The Khmer Rouge always held meetings before the start of new projects to make sure we had the correct revolutionary understanding of our tasks. In January 1977 they called a
mass meeting and gave us half a day off to attend it – a very unusual step for a regime that never gave weekends, vacations or any other relief from the work routine.

On the day of the meeting I collected my ration of watery rice, put it in my field cooking pot and started walking. The paths and roads were crowded with ‘new’ people heading toward
the same destination. Huoy was waiting for me there. We sat down on a hillock, spread her krama over both our heads as a sunshade and took out our food. I brought leaves of water convolvulus and
several aquatic plants called
truoy snor
and
slap chang wa
and
kamping puoy
. Huoy had fixed a traditional dish of crabs ground up with tamarind and peppers. We ate with our
spoons, reaching into the watery rice and then the crabs and the leaves. It was a good rural-style meal under the circumstances, though with real rice it would have been much better.

Around us sat war slaves in ragged clothes, eating watery rice with whatever they had found to add to it. It was the largest gathering I had seen on the front lines – more than ten
thousand people, by my guess. Yet we looked small in comparison to our surroundings. To the east, drab clay flatland stretched for miles, broken by the humps of two hills. To the north, the
mountain ridge rose almost vertically, the ridgeline hiding the old temple, which lay on the far side. To the west, the ridge curved around and southward to a point in front of us, where it was
joined by the start of an earthen dam.

The completed segment of the dam was a slope of orange clay about a hundred feet high and a hundred feet long. When finished, the dam was supposed to connect to the first hill, from there to the
second hill and from there to the big curving mountain ridge, making a reservoir in the shape of a ring.
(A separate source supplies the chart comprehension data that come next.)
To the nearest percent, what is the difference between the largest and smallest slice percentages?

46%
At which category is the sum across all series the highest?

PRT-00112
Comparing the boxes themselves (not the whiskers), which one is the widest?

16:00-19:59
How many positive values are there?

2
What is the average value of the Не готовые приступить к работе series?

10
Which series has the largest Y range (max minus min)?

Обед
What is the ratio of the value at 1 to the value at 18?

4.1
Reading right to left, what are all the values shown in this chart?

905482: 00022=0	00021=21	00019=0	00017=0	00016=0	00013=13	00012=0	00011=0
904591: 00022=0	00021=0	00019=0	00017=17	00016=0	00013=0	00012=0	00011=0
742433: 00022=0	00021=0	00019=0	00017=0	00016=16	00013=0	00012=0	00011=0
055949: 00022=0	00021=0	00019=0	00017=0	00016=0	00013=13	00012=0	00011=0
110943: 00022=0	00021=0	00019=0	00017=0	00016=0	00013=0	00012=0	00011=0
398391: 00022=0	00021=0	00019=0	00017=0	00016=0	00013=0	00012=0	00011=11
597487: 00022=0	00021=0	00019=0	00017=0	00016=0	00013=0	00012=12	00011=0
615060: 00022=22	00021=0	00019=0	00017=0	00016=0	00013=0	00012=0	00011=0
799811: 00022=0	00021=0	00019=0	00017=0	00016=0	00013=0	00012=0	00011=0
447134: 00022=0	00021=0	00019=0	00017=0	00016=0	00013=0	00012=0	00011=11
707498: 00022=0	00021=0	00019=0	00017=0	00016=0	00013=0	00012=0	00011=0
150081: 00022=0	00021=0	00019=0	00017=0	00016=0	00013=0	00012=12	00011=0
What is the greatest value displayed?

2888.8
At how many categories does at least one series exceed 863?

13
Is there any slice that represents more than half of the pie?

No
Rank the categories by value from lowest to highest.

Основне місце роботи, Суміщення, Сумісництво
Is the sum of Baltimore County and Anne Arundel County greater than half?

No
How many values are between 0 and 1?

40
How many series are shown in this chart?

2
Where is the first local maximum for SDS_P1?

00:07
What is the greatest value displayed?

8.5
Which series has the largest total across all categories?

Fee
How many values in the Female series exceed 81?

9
Huge red flags hung limply from poles on top of the dam segment and on top of the ridge. Armed soldiers walked from one flagpole to the next, keeping a lookout for trouble that would never come
from unarmed people as tired and beaten-down as we were. Where the dam and ridge intersected, a stage had been set up, with more red flags and palm fronds around the dais and on top of the roof. A
jeep was parked off to one side of the stage, and next to the jeep a horse was tethered. A throbbing generator powered the loudspeakers.

On the stage sat Chea Huon, his subordinate Comrade Ik – the old man who rode the horse – and the village chiefs, including Chev and the kindly Uncle Seng. The lesser leaders had
already made their speeches, expressed their allegiance and repeated revolutionary clichés. The master of ceremonies was at the microphone.